Work item:
How many lines of the data contain "inputs"? Reply with the number alone.

Input material:
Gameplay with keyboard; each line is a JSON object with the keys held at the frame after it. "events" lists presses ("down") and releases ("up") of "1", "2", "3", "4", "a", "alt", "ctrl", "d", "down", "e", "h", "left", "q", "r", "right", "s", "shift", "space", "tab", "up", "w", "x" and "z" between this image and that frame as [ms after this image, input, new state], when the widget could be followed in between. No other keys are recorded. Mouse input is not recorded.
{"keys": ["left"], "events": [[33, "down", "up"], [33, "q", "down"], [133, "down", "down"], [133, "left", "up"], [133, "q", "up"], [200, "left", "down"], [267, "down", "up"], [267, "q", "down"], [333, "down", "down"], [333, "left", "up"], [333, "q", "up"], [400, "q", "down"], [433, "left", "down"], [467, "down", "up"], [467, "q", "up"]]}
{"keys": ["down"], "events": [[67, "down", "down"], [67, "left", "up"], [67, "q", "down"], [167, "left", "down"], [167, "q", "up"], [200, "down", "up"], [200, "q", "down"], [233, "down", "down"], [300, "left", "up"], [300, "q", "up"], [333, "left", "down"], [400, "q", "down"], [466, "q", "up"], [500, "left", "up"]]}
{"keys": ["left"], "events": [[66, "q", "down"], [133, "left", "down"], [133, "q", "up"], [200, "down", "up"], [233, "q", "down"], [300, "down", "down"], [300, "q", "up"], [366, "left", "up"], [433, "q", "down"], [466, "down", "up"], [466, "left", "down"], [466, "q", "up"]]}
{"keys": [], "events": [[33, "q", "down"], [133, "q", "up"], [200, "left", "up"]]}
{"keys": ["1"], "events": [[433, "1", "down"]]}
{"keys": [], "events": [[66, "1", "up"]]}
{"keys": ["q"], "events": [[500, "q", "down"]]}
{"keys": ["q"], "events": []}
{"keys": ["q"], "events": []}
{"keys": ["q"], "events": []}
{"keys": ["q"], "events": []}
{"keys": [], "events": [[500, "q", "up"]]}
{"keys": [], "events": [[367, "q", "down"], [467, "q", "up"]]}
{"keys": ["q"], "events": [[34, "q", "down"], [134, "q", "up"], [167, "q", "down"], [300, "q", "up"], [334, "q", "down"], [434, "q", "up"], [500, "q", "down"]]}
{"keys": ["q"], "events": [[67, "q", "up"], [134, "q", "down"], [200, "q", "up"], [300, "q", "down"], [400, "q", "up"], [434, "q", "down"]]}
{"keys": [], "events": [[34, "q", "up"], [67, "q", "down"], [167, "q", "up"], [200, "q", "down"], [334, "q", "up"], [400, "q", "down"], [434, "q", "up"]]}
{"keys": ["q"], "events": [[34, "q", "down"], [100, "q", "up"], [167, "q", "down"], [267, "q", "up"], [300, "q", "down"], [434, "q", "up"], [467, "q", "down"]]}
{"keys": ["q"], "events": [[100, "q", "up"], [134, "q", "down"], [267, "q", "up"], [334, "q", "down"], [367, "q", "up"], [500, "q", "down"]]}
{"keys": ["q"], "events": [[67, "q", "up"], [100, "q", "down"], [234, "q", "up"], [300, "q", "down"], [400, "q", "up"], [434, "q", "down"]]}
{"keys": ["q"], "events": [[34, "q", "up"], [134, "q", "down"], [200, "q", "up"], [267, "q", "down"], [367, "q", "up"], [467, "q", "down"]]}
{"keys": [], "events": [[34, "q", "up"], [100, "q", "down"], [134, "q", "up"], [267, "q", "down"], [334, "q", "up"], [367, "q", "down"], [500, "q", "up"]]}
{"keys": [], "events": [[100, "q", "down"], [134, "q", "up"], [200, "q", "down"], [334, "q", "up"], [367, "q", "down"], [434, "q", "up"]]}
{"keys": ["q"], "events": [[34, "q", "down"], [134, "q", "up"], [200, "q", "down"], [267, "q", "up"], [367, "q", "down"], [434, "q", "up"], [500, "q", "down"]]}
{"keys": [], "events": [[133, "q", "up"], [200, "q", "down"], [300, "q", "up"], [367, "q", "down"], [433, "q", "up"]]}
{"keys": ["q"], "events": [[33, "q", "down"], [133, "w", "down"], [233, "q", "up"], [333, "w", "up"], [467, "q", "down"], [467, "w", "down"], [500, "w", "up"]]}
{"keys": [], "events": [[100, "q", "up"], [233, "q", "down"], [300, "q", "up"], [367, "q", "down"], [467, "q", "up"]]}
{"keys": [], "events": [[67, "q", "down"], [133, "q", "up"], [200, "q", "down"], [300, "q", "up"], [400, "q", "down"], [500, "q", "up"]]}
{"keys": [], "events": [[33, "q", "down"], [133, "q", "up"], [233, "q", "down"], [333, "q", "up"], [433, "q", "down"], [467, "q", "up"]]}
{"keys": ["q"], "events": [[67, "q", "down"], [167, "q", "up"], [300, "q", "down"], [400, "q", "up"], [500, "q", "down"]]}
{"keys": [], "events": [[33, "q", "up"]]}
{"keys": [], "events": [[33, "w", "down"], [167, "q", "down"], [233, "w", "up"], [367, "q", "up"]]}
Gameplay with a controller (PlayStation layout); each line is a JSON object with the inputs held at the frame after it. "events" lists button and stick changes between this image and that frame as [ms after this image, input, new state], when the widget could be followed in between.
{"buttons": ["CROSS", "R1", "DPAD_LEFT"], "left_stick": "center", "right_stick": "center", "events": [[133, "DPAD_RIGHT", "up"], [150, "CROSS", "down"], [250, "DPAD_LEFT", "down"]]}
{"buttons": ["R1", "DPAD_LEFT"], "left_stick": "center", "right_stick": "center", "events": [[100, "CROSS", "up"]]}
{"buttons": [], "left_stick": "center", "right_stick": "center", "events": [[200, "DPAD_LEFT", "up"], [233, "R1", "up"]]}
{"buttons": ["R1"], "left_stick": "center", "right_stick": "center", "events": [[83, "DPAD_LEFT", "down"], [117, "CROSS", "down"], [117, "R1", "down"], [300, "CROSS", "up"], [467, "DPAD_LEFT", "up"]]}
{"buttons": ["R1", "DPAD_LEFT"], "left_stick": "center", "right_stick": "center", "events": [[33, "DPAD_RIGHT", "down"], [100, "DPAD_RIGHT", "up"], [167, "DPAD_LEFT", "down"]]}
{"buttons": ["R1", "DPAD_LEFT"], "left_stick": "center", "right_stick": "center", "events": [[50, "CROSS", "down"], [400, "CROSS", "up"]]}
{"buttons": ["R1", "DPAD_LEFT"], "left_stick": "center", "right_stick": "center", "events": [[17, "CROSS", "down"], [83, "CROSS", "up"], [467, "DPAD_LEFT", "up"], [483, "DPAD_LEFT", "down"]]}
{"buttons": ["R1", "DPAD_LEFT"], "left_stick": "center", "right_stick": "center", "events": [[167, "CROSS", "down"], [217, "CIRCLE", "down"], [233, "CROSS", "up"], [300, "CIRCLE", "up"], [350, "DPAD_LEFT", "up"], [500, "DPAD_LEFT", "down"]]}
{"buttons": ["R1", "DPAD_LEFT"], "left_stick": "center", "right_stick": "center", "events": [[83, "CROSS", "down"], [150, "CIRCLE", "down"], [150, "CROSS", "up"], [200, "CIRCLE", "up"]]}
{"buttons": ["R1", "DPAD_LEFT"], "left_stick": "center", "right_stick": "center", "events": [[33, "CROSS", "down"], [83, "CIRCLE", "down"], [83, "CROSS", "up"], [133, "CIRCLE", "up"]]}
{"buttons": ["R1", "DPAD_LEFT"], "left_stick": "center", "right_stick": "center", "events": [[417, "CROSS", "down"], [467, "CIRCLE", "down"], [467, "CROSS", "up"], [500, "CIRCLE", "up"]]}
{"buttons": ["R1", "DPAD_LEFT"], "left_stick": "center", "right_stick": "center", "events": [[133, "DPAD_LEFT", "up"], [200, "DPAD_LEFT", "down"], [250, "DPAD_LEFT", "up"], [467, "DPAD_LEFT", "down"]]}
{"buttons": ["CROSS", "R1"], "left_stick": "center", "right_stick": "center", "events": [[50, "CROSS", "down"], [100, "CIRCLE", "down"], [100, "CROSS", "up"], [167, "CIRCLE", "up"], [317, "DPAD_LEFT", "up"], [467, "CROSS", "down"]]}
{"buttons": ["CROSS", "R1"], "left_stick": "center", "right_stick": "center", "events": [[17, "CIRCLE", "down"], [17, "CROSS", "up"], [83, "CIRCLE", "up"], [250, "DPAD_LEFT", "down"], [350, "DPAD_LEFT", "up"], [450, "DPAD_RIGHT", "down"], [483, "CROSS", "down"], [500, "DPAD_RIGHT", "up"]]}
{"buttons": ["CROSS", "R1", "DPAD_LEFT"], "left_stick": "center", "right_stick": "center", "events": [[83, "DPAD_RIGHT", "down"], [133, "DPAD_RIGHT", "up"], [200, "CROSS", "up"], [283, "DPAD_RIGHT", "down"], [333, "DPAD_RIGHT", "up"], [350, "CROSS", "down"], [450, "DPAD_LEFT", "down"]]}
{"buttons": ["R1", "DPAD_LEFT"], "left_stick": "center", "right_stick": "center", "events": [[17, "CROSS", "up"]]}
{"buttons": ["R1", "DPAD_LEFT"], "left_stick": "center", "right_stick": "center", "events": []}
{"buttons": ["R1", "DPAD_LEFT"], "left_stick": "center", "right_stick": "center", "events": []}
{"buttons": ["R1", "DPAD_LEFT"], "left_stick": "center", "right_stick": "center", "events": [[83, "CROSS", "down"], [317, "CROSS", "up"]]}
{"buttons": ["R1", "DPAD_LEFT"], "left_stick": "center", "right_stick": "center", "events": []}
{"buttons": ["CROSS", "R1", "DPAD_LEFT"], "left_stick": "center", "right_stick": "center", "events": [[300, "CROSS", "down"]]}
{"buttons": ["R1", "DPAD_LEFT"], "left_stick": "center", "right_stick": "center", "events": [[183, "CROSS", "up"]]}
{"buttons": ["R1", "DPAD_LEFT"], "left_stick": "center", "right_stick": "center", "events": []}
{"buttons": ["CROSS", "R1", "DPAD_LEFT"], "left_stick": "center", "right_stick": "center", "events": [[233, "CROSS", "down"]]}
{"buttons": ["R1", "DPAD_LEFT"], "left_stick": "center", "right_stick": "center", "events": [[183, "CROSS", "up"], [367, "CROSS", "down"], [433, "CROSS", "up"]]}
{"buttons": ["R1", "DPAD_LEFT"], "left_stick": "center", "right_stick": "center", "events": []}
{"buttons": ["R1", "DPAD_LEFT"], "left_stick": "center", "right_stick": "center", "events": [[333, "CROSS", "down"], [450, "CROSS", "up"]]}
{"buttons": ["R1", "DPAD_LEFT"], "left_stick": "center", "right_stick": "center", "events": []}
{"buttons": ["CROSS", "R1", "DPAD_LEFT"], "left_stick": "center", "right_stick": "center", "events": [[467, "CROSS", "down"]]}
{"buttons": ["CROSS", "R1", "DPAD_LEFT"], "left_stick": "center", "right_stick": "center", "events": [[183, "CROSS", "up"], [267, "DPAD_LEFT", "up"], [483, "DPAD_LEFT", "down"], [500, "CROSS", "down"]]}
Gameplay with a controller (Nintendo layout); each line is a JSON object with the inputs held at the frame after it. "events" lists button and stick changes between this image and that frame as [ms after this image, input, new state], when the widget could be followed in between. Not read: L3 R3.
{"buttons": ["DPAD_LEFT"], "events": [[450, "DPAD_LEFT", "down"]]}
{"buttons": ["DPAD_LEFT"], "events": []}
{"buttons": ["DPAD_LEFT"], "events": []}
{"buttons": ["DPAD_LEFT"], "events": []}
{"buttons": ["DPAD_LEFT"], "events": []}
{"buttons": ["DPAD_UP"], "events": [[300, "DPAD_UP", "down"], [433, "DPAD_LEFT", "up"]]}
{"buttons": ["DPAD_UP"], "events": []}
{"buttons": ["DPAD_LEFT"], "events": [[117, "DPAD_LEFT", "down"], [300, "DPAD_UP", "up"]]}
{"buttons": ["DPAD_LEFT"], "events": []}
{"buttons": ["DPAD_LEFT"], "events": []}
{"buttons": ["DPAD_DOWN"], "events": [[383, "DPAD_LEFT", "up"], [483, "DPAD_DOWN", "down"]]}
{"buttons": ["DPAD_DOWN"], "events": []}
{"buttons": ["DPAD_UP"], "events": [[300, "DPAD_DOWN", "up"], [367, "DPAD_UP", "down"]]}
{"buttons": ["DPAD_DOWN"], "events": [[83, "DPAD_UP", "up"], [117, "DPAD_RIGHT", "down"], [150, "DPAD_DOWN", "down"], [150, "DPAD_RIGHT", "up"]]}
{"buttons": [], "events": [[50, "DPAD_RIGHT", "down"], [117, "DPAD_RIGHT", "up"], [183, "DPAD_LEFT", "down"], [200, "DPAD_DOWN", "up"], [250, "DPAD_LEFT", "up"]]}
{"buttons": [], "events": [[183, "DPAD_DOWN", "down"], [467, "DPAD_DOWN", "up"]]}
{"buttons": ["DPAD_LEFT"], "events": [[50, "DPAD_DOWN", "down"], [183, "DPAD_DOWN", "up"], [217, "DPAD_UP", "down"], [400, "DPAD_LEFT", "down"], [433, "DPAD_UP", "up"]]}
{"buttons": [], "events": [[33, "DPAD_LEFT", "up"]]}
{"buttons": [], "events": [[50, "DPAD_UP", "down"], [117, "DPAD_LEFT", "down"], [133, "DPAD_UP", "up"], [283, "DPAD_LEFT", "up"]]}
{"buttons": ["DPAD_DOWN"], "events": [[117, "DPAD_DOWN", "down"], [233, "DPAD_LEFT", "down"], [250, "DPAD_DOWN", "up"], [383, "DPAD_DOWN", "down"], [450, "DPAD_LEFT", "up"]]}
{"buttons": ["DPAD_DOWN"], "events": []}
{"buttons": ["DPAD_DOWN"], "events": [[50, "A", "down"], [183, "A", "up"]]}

Output:
2